Ian Hanomansing: Where's the Coverage of Convergence?
ICANN, the supposedly democratic body that is in charge of governing internet domain names, seems to be avoiding the most basic principles of transparency. Salon's interview with John Gilmore has details, and bit of interesting history of the domain name system.
The strings that were pulled before and during the Clinton administration's "Green Paper" and "White Paper" process, that ultimately resulted in the creation of NewCo, also known as ICANN, were pulled by SAIC. SAIC is a very interesting for-profit company with a multibillion-dollar annual revenue, most of which comes from classified contracts with the U.S. military. What's even more interesting about SAIC is that there is no external control on it: It is "employee-owned," i.e., there are no outside stockholders. If you leave the company, you have to sell your shares in it. SAIC's board of directors reads like a who's who of the military-industrial complex (former secretaries of defense, spy-agency heads, etc.). When you read about the government wasting billions on "homeland security," guess who gets it. SAIC's home page features their new brochure on "SAIC -- Securing the Homeland."
Somebody at SAIC noticed that a tiny company had gotten the temporary monopoly to run the domain name system, and was being paid a few million dollars by the government, over a few years, to do all the work. In March 1995, SAIC acquired this company (Network Solutions) for $3 million, from its founder, who had won the bid because his five- or 10-person company was "minority owned." (He later complained bitterly that they'd screwed him.)
Within the next six months, somebody inside the U.S. government suddenly decided that Network Solutions (the new SAIC subsidiary) could charge every domain name holder $50 per year, extracting hundreds of millions of dollars from Internet users. That policy was instituted despite the best efforts of the Internet community to stop it. That's one string that was pulled. Who exactly pulled it? Sounds like a job for an investigative reporter.
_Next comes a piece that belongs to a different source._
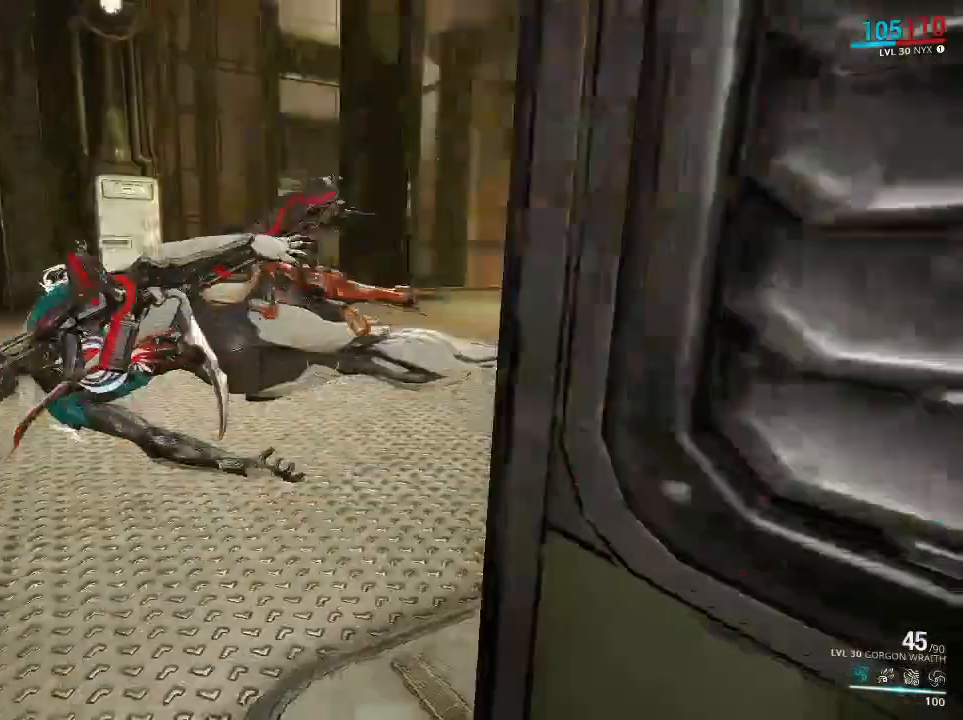
{"keys": ["ctrl", "space", "w"], "mouse": ["right", "mb4"], "events": [[183, "w", "down"], [417, "ctrl", "down"], [483, "mouse_mb4", "down"], [483, "mouse_right", "down"], [483, "space", "down"]]}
I helped to design and build the infrastructure for CORE to become a domain name registry. It cost us less than 25 cents per year per name to run. Even if you added the likely legal bills from NSI suing us, it amounted to less than $2 per year for each domain name. NSI is still charging $6 per year, and doing it in much higher volumes, where it should actually cost them less than 1 cent per year to do the work.